The outrage has reached a fever pitch in certain circles this week over Washington & Lee’s decision to remove two plaques on campus that honor Robert E. Lee’s horse, Traveller. Yes, you heard that correctly. People are losing their marbles over a horse.
Even Jonathan Turley, a GWU law professor, who is one of the most vocal supporters of former President Donald Trump has chalked this up to an “untreatable cancel culture.”
The university has been transparent throughout its work to reinterpret sites on campus related to Robert E. Lee and the veneration of the Confederacy.
In fact, we need to move on from this misleading language of “cancel culture.” Nothing has been canceled. Robert E. Lee’s connection to the history of the school is in plain sight for anyone who is a serious student of history.
From a recent W&L announcement:
Four historical plaques relocated on campus this week are being installed along with other historically significant plaques in a new exhibit, located in University Chapel, titled “The Power of Memory: Remembering Robert E. Lee.”
The four plaques relocated include one from Payne Hall indicating where Lee took his oath of office as president of Washington College, another from Payne Hall identifying the room that served as Lee’s office from 1865-1868, and two dedicated by the United Daughters of the Confederacy to commemorate Lee’s horse Traveller located on the side of the Lee House garage and at Traveller’s gravesite outside the chapel.
As the Board of Trustees emphasized in its messages to the University community in June 2021 and September 2022, W&L is an educational institution and, as such, its campus is not a museum or an appropriate repository for Confederate artifacts. In keeping with this principle, over a year ago, the Board determined that these plaques should be relocated to educational exhibitions.
Traveller’s remains, at the location next to University Chapel, are untouched and a new marker to memorialize him has been installed at the same location. The other related plaques and interpretive signage at the site will also be updated.
The Traveller marker relocated from the Lee House garage will be replaced with a new marker at the same location in the near future that is consistent with other markers across our campus.
Beyond the campus of Washington & Lee, the National Park Service received 12 million dollars from philanthropist David Rubenstein in 2014, which it has spent rehabilitating and reinterpreting the former home of Robert E. Lee, located in Arlington National Cemetery. Visitors will now better understand the relatively brief period that Lee spent on the grounds, but also everyone else who lived on the plantation, especially the enslaved population.
I’ve visited twice in the last two years with teacher groups and I can say without question that the site interpretation is far superior than at any previous point.
You can learn about all the Lee men at Stratford Hall in Stratford, Virginia.
From their website:
Stratford Hall was home to four generations of the Lee family of Virginia. It was the boyhood home of two signers of the Declaration of Independence, Richard Henry Lee and Francis Lightfoot Lee, the only brothers to sign, and it was the birthplace of Robert Edward Lee.

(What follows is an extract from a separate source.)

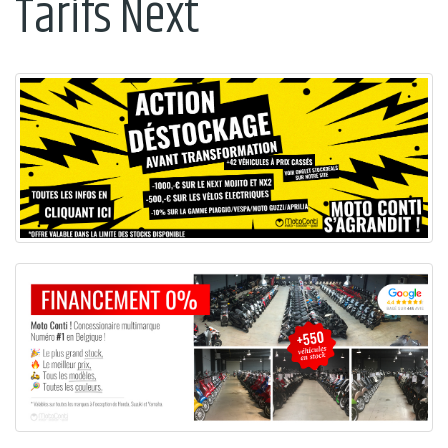
Tarifs Next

Lee’s skill as a general and place in the military history of the Civil War is still front and center at many Civil War battlefields across the country, including Gettysburg, Antietam, Fredericksburg, Chancellorsville, Richmond, and Petersburg.
Finally, there is no shortage of books about Robert E. Lee. My recommendation is to start with Allen Guelzo’s recent biography. It’s well written and informed by a good deal of recent scholarship.
The history of Robert E. Lee is safe and sound and available for anyone to explore if they so choose. In fact, there is no better time to tackle someone as important as Lee than now, that is unless you choose to get sidetracked by complaining that institutions and communities across the country are no longer venerating or celebrating the man.
That’s a losing fight at this point, but let’s be clear that history is not being erased or hidden from public view. It’s time to move on.
The outrage I can live with; it's the lying (the plaques were moved, not thrown in the trash) that is tiresome.
Fainting couches aside, W&L's commitment to change is impressive.
We've got multiple Lee artifacts on exhibit in both Richmond and Appomattox and they're not going anywhere.